Reputation: 2499
Sometimes I'm experiencing that an AWS instance is using 100% of the CPU resources - because of a conflict between the hardware and software virtualization. More exact it is the process called "System interrupts" which consumes all CPU resources. This is simply solved by stopping the instance, wait a while and then start the instance again (hereby it will startup on other hardware - just a restart would not work).
My question is now: What is the easiest way to stop the AWS instance and after 1 min start the instance up again automatically when the system is none-responsive? Can this somehow be done within AWS ecosystem itself?

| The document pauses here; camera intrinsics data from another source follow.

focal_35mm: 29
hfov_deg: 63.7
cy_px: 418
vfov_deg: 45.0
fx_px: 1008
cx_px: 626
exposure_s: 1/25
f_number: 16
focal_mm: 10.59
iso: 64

The not so easy way would be to get another system to ping the server and if it doesn't respond - then I could execute a custom script with the needed actions. But I'm hoping an easier solution exists?
Upvotes: 1
Views: 603
Reputation: 269171
You can create an Amazon CloudWatch Alarm in the Amazon EC2 management console:
Take the action: Reboot this instance
This will attempt a graceful restart of the operating system, but will force the restart if necessary.

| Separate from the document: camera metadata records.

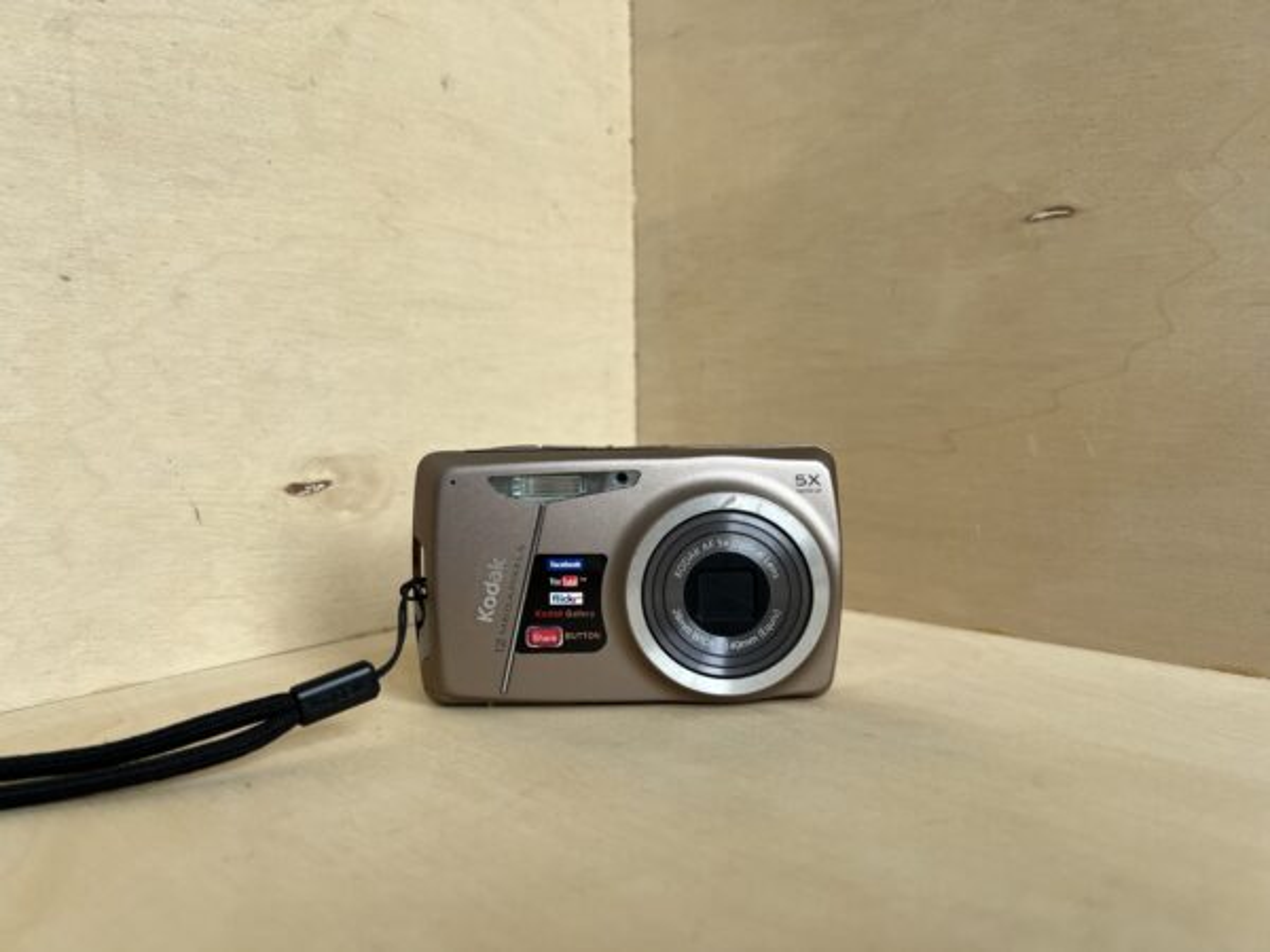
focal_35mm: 26
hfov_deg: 67.3
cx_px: 635
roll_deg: +1.4
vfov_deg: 53.1
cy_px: 476
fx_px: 954
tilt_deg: -5.3
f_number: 1.5
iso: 50
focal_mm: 5.7
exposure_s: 1/643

You can configure the alarm to trigger after a given period of 100% CPU. Just be careful that it doesn't trigger when the instance is simply doing "real" work. You might need to play around with the alarm settings to get it just right.
Upvotes: 0
Reputation: 35146
Create a CloudWatch Alarm for when the instance reaches a certain percentage in CPU.
Add a trigger for during AlertState to trigger a Lambda. The Lambda would call the AWS CLI to run the StopInstance method, then sleep for 1 minute, then run the StartInstance method.
Example function: https://www.howtoforge.com/aws-lambda-function-to-start-and-stop-ec2-instance/
Upvotes: 2